- Your assignment
Where the records hold the string "architecture", show the whole line it sits on.

- Records shown
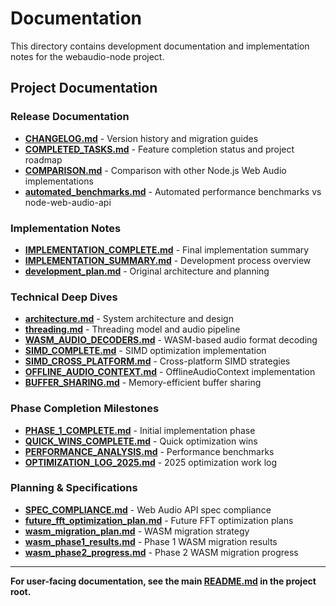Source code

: # Documentation

This directory contains development documentation and implementation notes for the webaudio-node project.

## Project Documentation

### Release Documentation
- **[CHANGELOG.md](CHANGELOG.md)** - Version history and migration guides
- **[COMPLETED_TASKS.md](COMPLETED_TASKS.md)** - Feature completion status and project roadmap
- **[COMPARISON.md](COMPARISON.md)** - Comparison with other Node.js Web Audio implementations
- **[automated_benchmarks.md](automated_benchmarks.md)** - Automated performance benchmarks vs node-web-audio-api

### Implementation Notes
- **[IMPLEMENTATION_COMPLETE.md](IMPLEMENTATION_COMPLETE.md)** - Final implementation summary
- **[IMPLEMENTATION_SUMMARY.md](IMPLEMENTATION_SUMMARY.md)** - Development process overview
- **[development_plan.md](development_plan.md)** - Original architecture and planning

### Technical Deep Dives
- **[architecture.md](architecture.md)** - System architecture and design
- **[threading.md](threading.md)** - Threading model and audio pipeline
- **[WASM_AUDIO_DECODERS.md](WASM_AUDIO_DECODERS.md)** - WASM-based audio format decoding
- **[SIMD_COMPLETE.md](SIMD_COMPLETE.md)** - SIMD optimization implementation
- **[SIMD_CROSS_PLATFORM.md](SIMD_CROSS_PLATFORM.md)** - Cross-platform SIMD strategies
- **[OFFLINE_AUDIO_CONTEXT.md](OFFLINE_AUDIO_CONTEXT.md)** - OfflineAudioContext implementation
- **[BUFFER_SHARING.md](BUFFER_SHARING.md)** - Memory-efficient buffer sharing

### Phase Completion Milestones
- **[PHASE_1_COMPLETE.md](PHASE_1_COMPLETE.md)** - Initial implementation phase
- **[QUICK_WINS_COMPLETE.md](QUICK_WINS_COMPLETE.md)** - Quick optimization wins
- **[PERFORMANCE_ANALYSIS.md](PERFORMANCE_ANALYSIS.md)** - Performance benchmarks
- **[OPTIMIZATION_LOG_2025.md](OPTIMIZATION_LOG_2025.md)** - 2025 optimization work log

### Planning & Specifications
- **[SPEC_COMPLIANCE.md](SPEC_COMPLIANCE.md)** - Web Audio API spec compliance
- **[future_fft_optimization_plan.md](future_fft_optimization_plan.md)** - Future FFT optimization plans
- **[wasm_migration_plan.md](wasm_migration_plan.md)** - WASM migration strategy
- **[wasm_phase1_results.md](wasm_phase1_results.md)** - Phase 1 WASM migration results
- **[wasm_phase2_progress.md](wasm_phase2_progress.md)** - Phase 2 WASM migration progress

---

**For user-facing documentation, see the main [README.md](../README.md) in the project root.**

- Reply
- **[development_plan.md](development_plan.md)** - Original architecture and planning
- **[architecture.md](architecture.md)** - System architecture and design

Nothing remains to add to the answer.